Но, простите меня, джентльмены, мы, кажется, несколько отвлеклись от темы. Вернемся-ка снова к нашей непринужденной дружеской болтовне.

– И о чем же пишет там этот ваш Пушкин? – Холмс пододвинул свое кресло поближе к огню, и тем самым, оказался рядом со мной.

– О чем могут писать русские, Холмс, естественно, только о любви…

Я специально дал небольшую паузу, хорошо зная отношение моего друга ко всем вопросам, связанным с проблемами взаимоотношений полов, но, увидев, что его лицо сразу стало сжиматься в гримасу неприязненной скуки, приобретая портретное сходство с сушеной грушей, я сжалился над ним и быстро добавил, – о любви к деньгам, конечно. Эта вечная тема, насколько я знаю, вам значительно ближе, Холмс?

Мы еще немного посмеялись этому моему удачному каламбуру, а потом я, действительно, вкратце, пересказал ему весь сюжет этого небольшого и, в общем-то, незамысловатого рассказа, сверяясь иногда с оригинальным текстом брошюры. На протяжении всей моей речи Шерлок Холмс сосредоточенно молчал, ни разу не перебив меня каким-либо вопросом, молчал даже и при описании мною явно криминальной части этой драмы.

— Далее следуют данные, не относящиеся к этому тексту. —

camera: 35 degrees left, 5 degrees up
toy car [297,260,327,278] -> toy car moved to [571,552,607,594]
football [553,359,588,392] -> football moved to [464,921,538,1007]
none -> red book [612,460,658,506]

Расслабленно развалившись в кресле и вытянув свои длинные ноги в остроносых домашних туфлях к самому обрезу каминной решетки, он, как кот, жмурясь на огонь, сосредоточился лишь на испускании изо рта плотных колечек дыма, ловко направляемых им прямо в раскаленную пасть пылающего камина. Всего пару раз он как будто выходил из этого своего оцепенения и жженой спичкой быстро делал какие-то короткие заметки на белоснежной манжете, выступающей из рукава его халата.

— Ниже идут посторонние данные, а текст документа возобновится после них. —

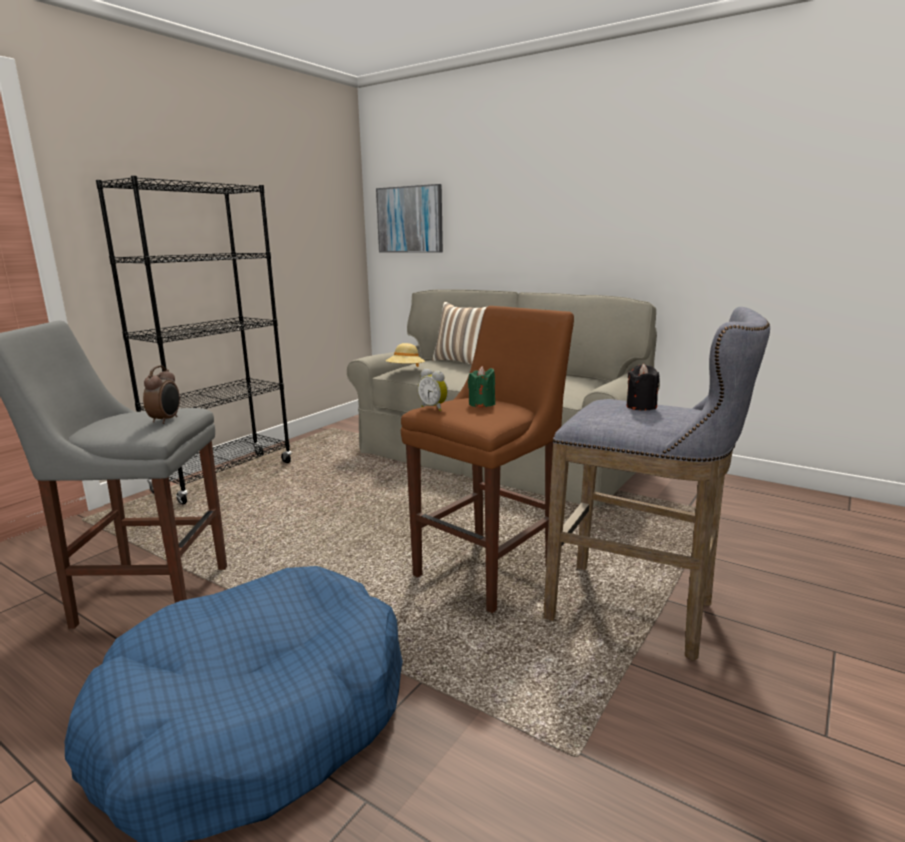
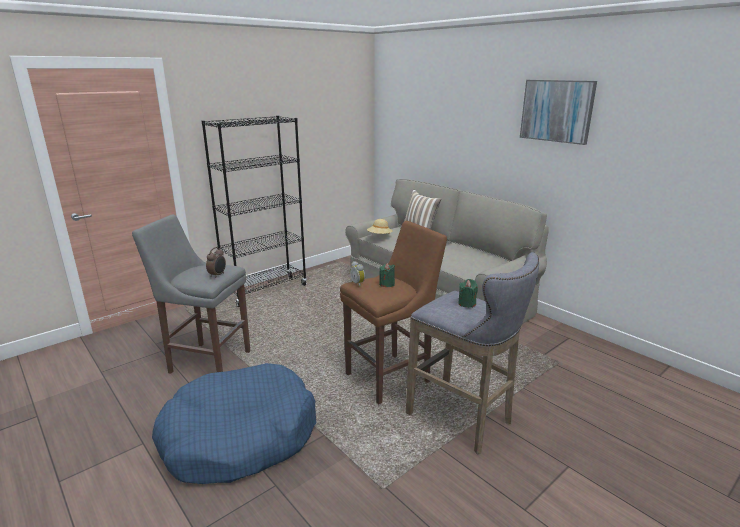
camera: 15 degrees right, 5 degrees up
picture [376,184,443,253] -> picture moved to [520,80,597,145]
black candle [627,364,659,410] -> green candle [458,279,478,308]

А в самом конце моего повествования он вдруг остановил меня. Его почему-то заинтересовала финальная сцена повести – сцена карточной игры, хотя я не нашел в ней вообще ничего интересного или информативного. Поскольку, как вы уже знаете, в таких азартных играх я не силен, то Холмс попросил меня перевести предельно точно лишь те моменты последней главы, в которой главный герой, Германн играет в карты с второстепенным и случайным персонажем этой повести – неким заезжим Чекалинским. Это, простое на первый взгляд, задание оказалось для меня, совсем не таким уж и простым. Пришлось рыться в словарях, чтобы разобраться в довольно сложной карточной терминологии того времени. А перевода слова «обдёрнуться» вообще не удалось найти. В итоге, поскольку игра там повторялась трижды, у меня получилось три достаточно бессвязных отрывка. Мой перевод этих фраз я привожу ниже в том порядке, в каком они идут по тексту:


Первый день. Ставка Германна 47 тыс. руб. – выигрыш 94 тыс. руб.*

«Наконец талья кончилась. Чекалинский стасовал карты и приготовился метать другую. Позвольте поставить карту, – сказал Германн. …Он стал метать. Направо легла девятка, налево тройка. – Выиграла! – сказал Германн, показывая свою карту. …Чекалинский нахмурился, но улыбка тотчас возвратилась на его лицо. – Изволите получить? – спросил он Германна. – Сделайте одолжение. Чекалинский вынул из кармана несколько банковых билетов и тотчас расчелся. Германн принял свои деньги и отошел от стола. Нарумов не мог опомниться. Германн выпил стакан лимонаду и отправился домой».


Второй день. Ставка Германна 94 тыс. руб. – выигрыш 188 тыс. руб


«На другой день вечером он опять явился у Чекалинского. Хозяин метал. Германн подошел к столу; понтеры тотчас дали ему место, Чекалинский ласково ему поклонился. Германн дождался новой тальи, поставил карту, положив на нее свои сорок семь тысяч и вчерашний выигрыш. Чекалинский стал метать. Валет выпал направо, семерка налево. Германн открыл семерку. Все ахнули. Чекалинский видимо смутился. Он отсчитал девяноста четыре тысячи и передал Германну. Германн принял их с хладнокровием и в ту же минуту удалился».